- The problem
With images excluded, write out each entry below exactly as given.
____________________
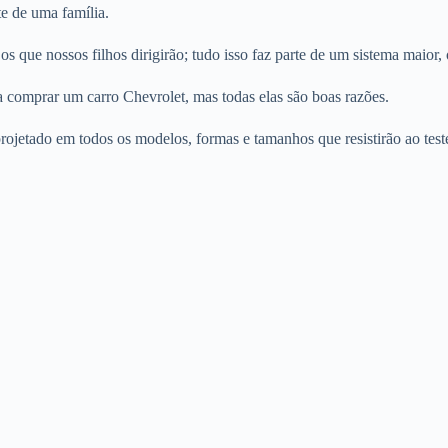
te de uma família.
e os que nossos filhos dirigirão; tudo isso faz parte de um sistema mai
ra comprar um carro Chevrolet, mas todas elas são boas razões.
 projetado em todos os modelos, formas e tamanhos que resistirão ao tes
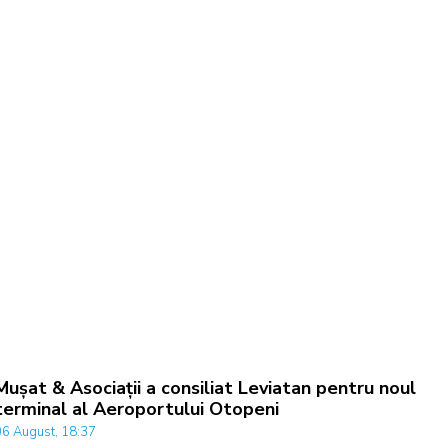
Mușat & Asociații a consiliat Leviatan pentru noul
terminal al Aeroportului Otopeni
06 August, 18:37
____________________
- Reply to the exercise
te de uma família.
e os que nossos filhos dirigirão; tudo isso faz parte de um sistema mai
ra comprar um carro Chevrolet, mas todas elas são boas razões.
 projetado em todos os modelos, formas e tamanhos que resistirão ao tes
Mușat & Asociații a consiliat Leviatan pentru noul
terminal al Aeroportului Otopeni
06 August, 18:37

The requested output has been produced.